*What the task asks*:
Please reproduce every line of the listing below, substituting "vernacular name" for each occurrence of "common name" and leaving everything else unchanged.

*Records to process*:
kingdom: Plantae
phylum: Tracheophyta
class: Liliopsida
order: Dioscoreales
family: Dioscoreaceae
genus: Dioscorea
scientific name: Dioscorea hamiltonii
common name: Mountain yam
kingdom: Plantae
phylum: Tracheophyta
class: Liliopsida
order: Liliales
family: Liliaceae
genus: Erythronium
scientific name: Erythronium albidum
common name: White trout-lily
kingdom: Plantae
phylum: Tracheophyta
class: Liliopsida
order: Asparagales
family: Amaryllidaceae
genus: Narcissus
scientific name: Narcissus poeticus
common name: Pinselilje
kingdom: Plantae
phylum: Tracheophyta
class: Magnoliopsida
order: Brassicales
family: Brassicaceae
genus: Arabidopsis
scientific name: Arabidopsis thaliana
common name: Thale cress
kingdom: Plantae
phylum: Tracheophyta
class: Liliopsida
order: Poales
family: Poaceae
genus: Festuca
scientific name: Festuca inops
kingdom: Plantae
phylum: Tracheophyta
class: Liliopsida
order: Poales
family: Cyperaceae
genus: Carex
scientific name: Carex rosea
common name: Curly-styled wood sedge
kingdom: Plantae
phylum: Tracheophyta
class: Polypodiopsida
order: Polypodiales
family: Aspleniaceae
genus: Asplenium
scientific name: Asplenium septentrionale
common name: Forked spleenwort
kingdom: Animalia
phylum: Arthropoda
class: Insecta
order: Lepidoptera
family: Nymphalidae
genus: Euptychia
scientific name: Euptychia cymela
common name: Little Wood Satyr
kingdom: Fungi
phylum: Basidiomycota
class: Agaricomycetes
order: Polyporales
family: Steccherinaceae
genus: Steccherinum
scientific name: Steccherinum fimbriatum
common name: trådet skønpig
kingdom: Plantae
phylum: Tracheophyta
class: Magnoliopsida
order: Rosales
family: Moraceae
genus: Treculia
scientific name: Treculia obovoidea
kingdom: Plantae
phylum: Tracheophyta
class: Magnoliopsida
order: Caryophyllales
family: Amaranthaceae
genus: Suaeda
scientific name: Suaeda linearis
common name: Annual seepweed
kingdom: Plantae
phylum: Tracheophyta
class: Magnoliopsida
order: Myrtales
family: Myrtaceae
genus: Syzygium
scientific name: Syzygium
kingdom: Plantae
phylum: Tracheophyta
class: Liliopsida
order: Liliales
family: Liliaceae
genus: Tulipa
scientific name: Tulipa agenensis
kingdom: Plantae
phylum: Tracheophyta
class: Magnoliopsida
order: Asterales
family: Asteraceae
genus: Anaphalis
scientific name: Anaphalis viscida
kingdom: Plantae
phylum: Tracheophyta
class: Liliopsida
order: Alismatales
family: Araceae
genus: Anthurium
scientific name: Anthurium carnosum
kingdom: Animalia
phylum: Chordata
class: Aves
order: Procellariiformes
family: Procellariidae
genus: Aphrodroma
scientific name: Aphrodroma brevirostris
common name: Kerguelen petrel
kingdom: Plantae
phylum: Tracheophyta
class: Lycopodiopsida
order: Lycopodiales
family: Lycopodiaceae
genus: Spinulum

*Complete response*:
kingdom: Plantae
phylum: Tracheophyta
class: Liliopsida
order: Dioscoreales
family: Dioscoreaceae
genus: Dioscorea
scientific name: Dioscorea hamiltonii
vernacular name: Mountain yam
kingdom: Plantae
phylum: Tracheophyta
class: Liliopsida
order: Liliales
family: Liliaceae
genus: Erythronium
scientific name: Erythronium albidum
vernacular name: White trout-lily
kingdom: Plantae
phylum: Tracheophyta
class: Liliopsida
order: Asparagales
family: Amaryllidaceae
genus: Narcissus
scientific name: Narcissus poeticus
vernacular name: Pinselilje
kingdom: Plantae
phylum: Tracheophyta
class: Magnoliopsida
order: Brassicales
family: Brassicaceae
genus: Arabidopsis
scientific name: Arabidopsis thaliana
vernacular name: Thale cress
kingdom: Plantae
phylum: Tracheophyta
class: Liliopsida
order: Poales
family: Poaceae
genus: Festuca
scientific name: Festuca inops
kingdom: Plantae
phylum: Tracheophyta
class: Liliopsida
order: Poales
family: Cyperaceae
genus: Carex
scientific name: Carex rosea
vernacular name: Curly-styled wood sedge
kingdom: Plantae
phylum: Tracheophyta
class: Polypodiopsida
order: Polypodiales
family: Aspleniaceae
genus: Asplenium
scientific name: Asplenium septentrionale
vernacular name: Forked spleenwort
kingdom: Animalia
phylum: Arthropoda
class: Insecta
order: Lepidoptera
family: Nymphalidae
genus: Euptychia
scientific name: Euptychia cymela
vernacular name: Little Wood Satyr
kingdom: Fungi
phylum: Basidiomycota
class: Agaricomycetes
order: Polyporales
family: Steccherinaceae
genus: Steccherinum
scientific name: Steccherinum fimbriatum
vernacular name: trådet skønpig
kingdom: Plantae
phylum: Tracheophyta
class: Magnoliopsida
order: Rosales
family: Moraceae
genus: Treculia
scientific name: Treculia obovoidea
kingdom: Plantae
phylum: Tracheophyta
class: Magnoliopsida
order: Caryophyllales
family: Amaranthaceae
genus: Suaeda
scientific name: Suaeda linearis
vernacular name: Annual seepweed
kingdom: Plantae
phylum: Tracheophyta
class: Magnoliopsida
order: Myrtales
family: Myrtaceae
genus: Syzygium
scientific name: Syzygium
kingdom: Plantae
phylum: Tracheophyta
class: Liliopsida
order: Liliales
family: Liliaceae
genus: Tulipa
scientific name: Tulipa agenensis
kingdom: Plantae
phylum: Tracheophyta
class: Magnoliopsida
order: Asterales
family: Asteraceae
genus: Anaphalis
scientific name: Anaphalis viscida
kingdom: Plantae
phylum: Tracheophyta
class: Liliopsida
order: Alismatales
family: Araceae
genus: Anthurium
scientific name: Anthurium carnosum
kingdom: Animalia
phylum: Chordata
class: Aves
order: Procellariiformes
family: Procellariidae
genus: Aphrodroma
scientific name: Aphrodroma brevirostris
vernacular name: Kerguelen petrel
kingdom: Plantae
phylum: Tracheophyta
class: Lycopodiopsida
order: Lycopodiales
family: Lycopodiaceae
genus: Spinulum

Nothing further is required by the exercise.